A a is wrongly said by Stenhouse, The Scots Musical Museum, IV, 213, to have appeared in Ramsay's Miscellany in 1724. It is not even in the edition of 1733, but, according to Mr. Chappell, was first inserted in that of 1740. Ramsay's copy is repeated in Herd, 1769, p. 29, 1776, I, 19, Johnson's Museum, p. 230, No 221, and Ritson's Scotish Song, II, 196. C was perhaps derived from Ramsay, but possibly may have come down by purely oral tradition. Some later copies of B have Reading Town for Scarlet Town (Chappell).
The Scottish ballad is extended in Buchan's Manuscripts, I, 90, Motherwell's Manuscript, p. 671, to forty-one stanzas. In this amplified copy, which has no claim to be admitted here, the dying lover leaves his watch and gold ring, his Bible and penknife, a mill and thirty ploughs, nine meal-mills and the freights of nine ships, all to tocher Barbara Allan. This is the ballad referred to by Charles Kirkpatrick Sharpe in Stenhouse's edition of the Museum, IV, 300*, as sung by the peasantry of Allandale. Doubtless it was learned by them from some stall-print.
Pepys makes this entry in his Diary, January 2, 1666: "In perfect pleasure I was to hear her [Mrs.
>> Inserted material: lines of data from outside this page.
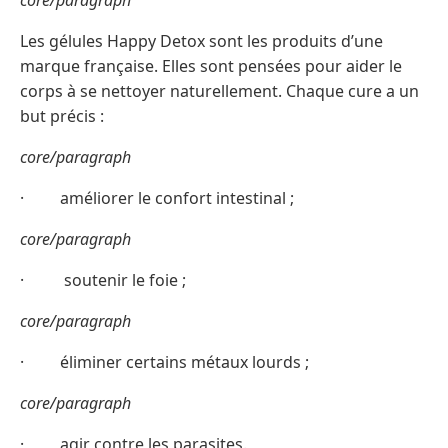
core/paragraph
Les gélules Happy Detox sont les produits d’une
marque française. Elles sont pensées pour aider le
corps à se nettoyer naturellement. Chaque cure a un
but précis :
core/paragraph
· améliorer le confort intestinal ;
core/paragraph
· soutenir le foie ;
core/paragraph
· éliminer certains métaux lourds ;
core/paragraph
· agir contre les parasites.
Knipp, an actress] sing, and especially her little Scotch song of Barbary Allen." Goldsmith, in his third essay, 1765, p. 14, writes: The music of the finest singer is dissonance to what I felt when an old dairy maid sung me into tears with 'Johnny Armstrong's Last Good-night,' or 'The Cruelty of Barbara Allen.'[foot-note]
A b is translated by Loeve-Veimars, p. 379, von Marges, p. 34; B d by Bodmer, I, 85.